En mémoire de monsieur H. V.*
né à Waregem le 6 avril 1941
et décédé à Courtrai le 29 mars 2020
des suites du coronavirus COVID-19.
Comme si c’était hier, je chante de nouveau tremblant
dans ma si fine tunique de phrases, exactement
comme quand un prince boutonneux se débattait encore en moi,
truffées d’un je trop abondant, pas encore rompues
aux caprices et aux usages du dernier soupir.
Je rêvais assis dans ta classe, lorgnait les ormes
par la fenêtre. Tu disais : « L’art de l’arbre, c’est la feuille. »
Je pouvais encore feinter : un jour je me dévoilerais dans mon écriture.
Alors que la pénombre n’avait pas encore envahi la pièce,
tu tenais la lampe à mes côtés, me montrais la voie jusqu’aux
confins de ma langue maternelle pour m’éviter
de me perdre en elle.

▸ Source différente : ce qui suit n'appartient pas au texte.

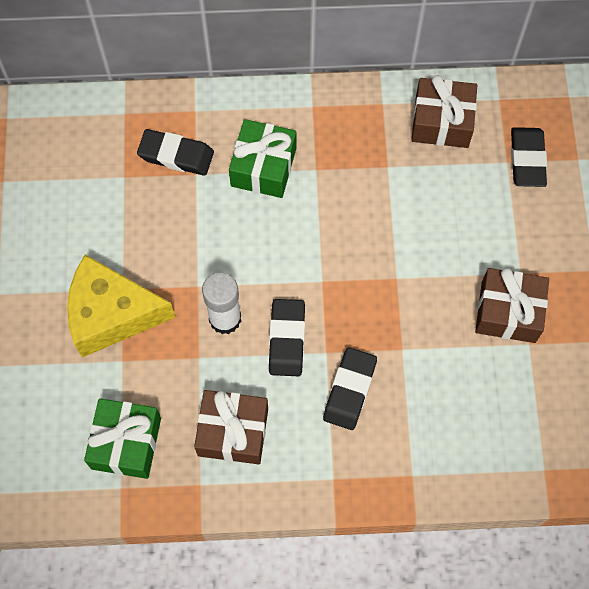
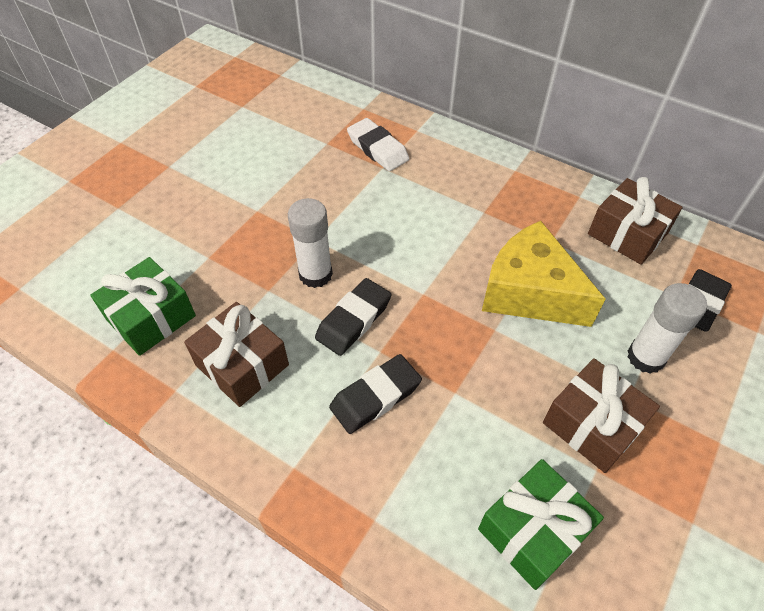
camera: 35 degrees right, 15 degrees down
yellow cheese [67,255,175,358] -> yellow cheese moved to [482,221,606,327]
black eraser [137,129,214,176] -> white eraser [347,118,409,171]
green gift [229,119,296,198] -> green gift moved to [478,459,604,590]
none -> white glue stick [628,283,707,374]

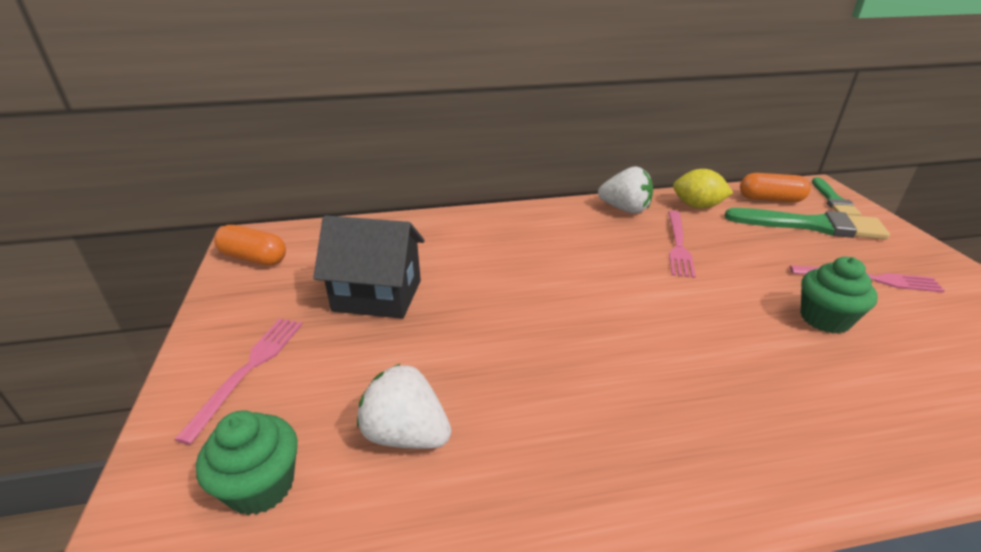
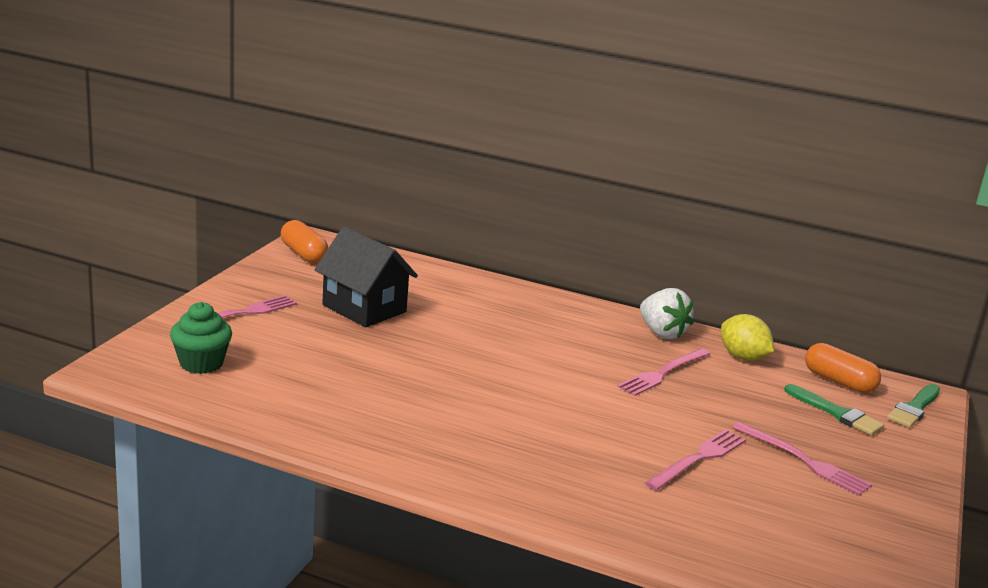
camera: 30 degrees right, 10 degrees down
white strawberry [357,363,451,449] -> none
green brush [725,208,890,240] -> green brush [784,384,884,435], size x0.62
green cupcake [800,257,878,334] -> pink fork [645,429,746,491]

Et comme tu me faisais voir
l’inutilité magnifique que tu tiens pourtant
à éclairer bien qu’elle resplendisse déjà d’elle-même.
−Un demi-siècle plus tard. Je dois toujours me dévoiler
dans mon écriture. Ton souffle coupé me fait
suffoquer. Des brigands ont débarqué en toi.
Ils se sont emparés de ta langue et de ton existence
dans le plus vorace de tous les printemps où
tu ne vois plus pousser ni tomber aucune feuille.
* H. V. fut mon premier professeur de néerlandais : il fut parmi les premiers à ouvrir plus amplement la porte de la littérature déjà entrouverte chez moi.